The outstanding differences for me are: the packet sent by ChirpStack has two LinkADRReq commands. In addition to the one shared by the RAK7258, there is a second one that contains ChMaskCntl=7 ChMask=0x0000 . From reading https://lora-alliance.org/wp-content/uploads/2020/11/RP_2-1.0.2.pdf, I get the impression that such a command disables all channels from 64-71, which appear to be important for LoRaWAN transmission.

In all tests, both successful and failing, the RAK device channel plan was configured in US915 region, using “channel 8 ~ channel 15, channel 65”. My boss (responsible of initial configuration of ChirpStack) in turn configured the Gateway-profile with enabled channels [8, 9, 10, 11, 12, 13, 14, 15] and no extra channels. I have tried adding channel 65 to the list, to no effect.

Is this a misconfiguration of the ChirpStack network server? Or is it an actual bug? Is it legal to have a 0x0000 mask sent for ChMaskCntl=7 ?

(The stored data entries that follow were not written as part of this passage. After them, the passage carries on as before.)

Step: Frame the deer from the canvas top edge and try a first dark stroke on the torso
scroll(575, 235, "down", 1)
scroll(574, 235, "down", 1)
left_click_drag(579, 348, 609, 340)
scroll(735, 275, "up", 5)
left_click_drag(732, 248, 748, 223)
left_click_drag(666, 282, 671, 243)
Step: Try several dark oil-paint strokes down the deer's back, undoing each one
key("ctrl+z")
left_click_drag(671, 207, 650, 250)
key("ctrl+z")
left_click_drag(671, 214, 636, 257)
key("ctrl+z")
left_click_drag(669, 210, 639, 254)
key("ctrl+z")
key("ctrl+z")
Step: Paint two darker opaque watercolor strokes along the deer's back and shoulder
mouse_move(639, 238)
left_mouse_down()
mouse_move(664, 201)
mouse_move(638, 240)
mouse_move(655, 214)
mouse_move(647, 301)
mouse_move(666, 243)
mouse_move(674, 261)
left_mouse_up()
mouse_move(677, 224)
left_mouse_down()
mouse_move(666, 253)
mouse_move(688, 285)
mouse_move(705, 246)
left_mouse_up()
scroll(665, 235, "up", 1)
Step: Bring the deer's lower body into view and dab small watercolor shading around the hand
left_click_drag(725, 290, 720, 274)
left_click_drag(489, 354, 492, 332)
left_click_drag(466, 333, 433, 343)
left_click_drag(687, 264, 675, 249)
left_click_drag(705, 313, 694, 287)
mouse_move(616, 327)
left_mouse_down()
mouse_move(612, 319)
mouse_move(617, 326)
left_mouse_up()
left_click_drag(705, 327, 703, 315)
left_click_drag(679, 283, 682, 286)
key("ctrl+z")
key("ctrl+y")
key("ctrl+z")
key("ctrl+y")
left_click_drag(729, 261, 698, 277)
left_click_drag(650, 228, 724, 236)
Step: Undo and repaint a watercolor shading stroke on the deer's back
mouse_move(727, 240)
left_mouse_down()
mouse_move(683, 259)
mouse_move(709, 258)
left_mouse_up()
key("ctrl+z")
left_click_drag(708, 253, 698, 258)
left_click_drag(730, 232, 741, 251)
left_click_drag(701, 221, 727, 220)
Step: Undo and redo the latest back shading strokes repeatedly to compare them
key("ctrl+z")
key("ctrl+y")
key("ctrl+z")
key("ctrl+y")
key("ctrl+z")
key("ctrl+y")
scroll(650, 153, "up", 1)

Additional information: I track the gateway negotiation via a MQTT server (mosquitto, using mosquitto_sub), and I notice that the “recovery” that allows the device to transmit one more packet is ALWAYS preceded by this publication:

application/2/device/15fdce284ec5b2a4/event/error {“applicationID”:“2”,“applicationName”:“TestApp”,“deviceName”:“YuboxTest”,“devEUI”:“15fdce284ec5b2a4”,“type”:“UPLINK_FCNT_RETRANSMISSION”,“error”:“frame-counter did not increment”,“fCnt”:27}

UPDATE: after studying the situation more deeply, I found the following:

  • ChMaskCntl=7 ChMask=0x0000 is indeed illegal. This command should not have been sent. However,
  • The chirpstack-docker project (which my boss used to configure the setup) has a configuration bug: the enabled channels must include the proper channel from the 64-71 range for a correct sub-band configuration, but the example configurations fail to do this. This has been reported: https://github.com/brocaar/chirpstack-docker/issues/42
  • The channel list from the gateway-profile configuration does absolutely nothing if the gateway simply does not speak the concentratord protocol with the ChirpStack suite. For us, this means such profiles have no effect (this should be more clear in the configuration and in the web GUI itself).

After adding the proper channel 65 to our enabled-chanel list, the test setup now works correctly. However, using gateways with 16-channel subband support requires setting up multiple network servers, each with a configuration variant that will be used by at least one gateway.

I believe it is valid. What ChirpStack does (in one atomic operation):

  • It disables all the channels of the device, ChMaskCntl=7 ChMask=0x0000 is the easiest way of doing so, instead of iterating over all the blocks
  • I then enables the channels in enabled_uplink_channels (chirpstack-network-server.toml)

Make sure that all these settings are aligned. In other words, make sure that ChirpStack sends the correct channel-mask to your devices and that the gateways are configured to listen on these frequencies.

Sorry, I used the wrong term. What I actually meant is not that the command is somehow not spec-compliant. What I meant is that the command was issued as a result of a broken configuration and the consequence was failure of communication until the device recovered or rebooted. For now our problem is solved by fixing the misconfiguration.